** start of DATA TO USE **

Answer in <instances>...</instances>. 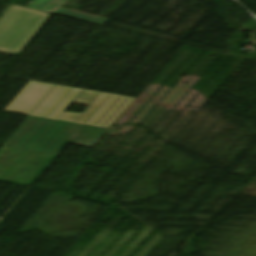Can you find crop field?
<instances>
[{
    "label": "crop field",
    "instance_id": "obj_1",
    "mask_svg": "<svg viewBox=\"0 0 256 256\" xmlns=\"http://www.w3.org/2000/svg\"><path fill=\"white\" fill-rule=\"evenodd\" d=\"M107 130L29 116L4 146L57 155L67 142L93 148Z\"/></svg>",
    "mask_w": 256,
    "mask_h": 256
},
{
    "label": "crop field",
    "instance_id": "obj_2",
    "mask_svg": "<svg viewBox=\"0 0 256 256\" xmlns=\"http://www.w3.org/2000/svg\"><path fill=\"white\" fill-rule=\"evenodd\" d=\"M81 91L31 81L4 111L56 120Z\"/></svg>",
    "mask_w": 256,
    "mask_h": 256
},
{
    "label": "crop field",
    "instance_id": "obj_3",
    "mask_svg": "<svg viewBox=\"0 0 256 256\" xmlns=\"http://www.w3.org/2000/svg\"><path fill=\"white\" fill-rule=\"evenodd\" d=\"M50 14L11 4L0 18V51L18 54Z\"/></svg>",
    "mask_w": 256,
    "mask_h": 256
},
{
    "label": "crop field",
    "instance_id": "obj_4",
    "mask_svg": "<svg viewBox=\"0 0 256 256\" xmlns=\"http://www.w3.org/2000/svg\"><path fill=\"white\" fill-rule=\"evenodd\" d=\"M134 100V98L83 90L74 101L90 104L85 112L81 114L63 112L57 120L110 128Z\"/></svg>",
    "mask_w": 256,
    "mask_h": 256
},
{
    "label": "crop field",
    "instance_id": "obj_5",
    "mask_svg": "<svg viewBox=\"0 0 256 256\" xmlns=\"http://www.w3.org/2000/svg\"><path fill=\"white\" fill-rule=\"evenodd\" d=\"M68 0H33L32 3L28 6L29 8L49 12V13H56L96 24L103 25L107 19L67 10L60 8L64 3Z\"/></svg>",
    "mask_w": 256,
    "mask_h": 256
}]
</instances>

** end of DATA TO USE **

Pick out each line in the entries above that contains the string "evenodd" and copy those lines whole. Case counts.

» **WORKED SOLUTION**:
    "mask_svg": "<svg viewBox=\"0 0 256 256\" xmlns=\"http://www.w3.org/2000/svg\"><path fill=\"white\" fill-rule=\"evenodd\" d=\"M107 130L29 116L4 146L57 155L67 142L93 148Z\"/></svg>",
    "mask_svg": "<svg viewBox=\"0 0 256 256\" xmlns=\"http://www.w3.org/2000/svg\"><path fill=\"white\" fill-rule=\"evenodd\" d=\"M81 91L31 81L4 111L56 120Z\"/></svg>",
    "mask_svg": "<svg viewBox=\"0 0 256 256\" xmlns=\"http://www.w3.org/2000/svg\"><path fill=\"white\" fill-rule=\"evenodd\" d=\"M50 14L11 4L0 18V51L18 54Z\"/></svg>",
    "mask_svg": "<svg viewBox=\"0 0 256 256\" xmlns=\"http://www.w3.org/2000/svg\"><path fill=\"white\" fill-rule=\"evenodd\" d=\"M134 100V98L83 90L74 101L90 104L85 112L81 114L63 112L57 120L110 128Z\"/></svg>",
    "mask_svg": "<svg viewBox=\"0 0 256 256\" xmlns=\"http://www.w3.org/2000/svg\"><path fill=\"white\" fill-rule=\"evenodd\" d=\"M68 0H33L32 3L28 6L29 8L49 12V13H56L96 24L103 25L107 19L67 10L60 8L64 3Z\"/></svg>",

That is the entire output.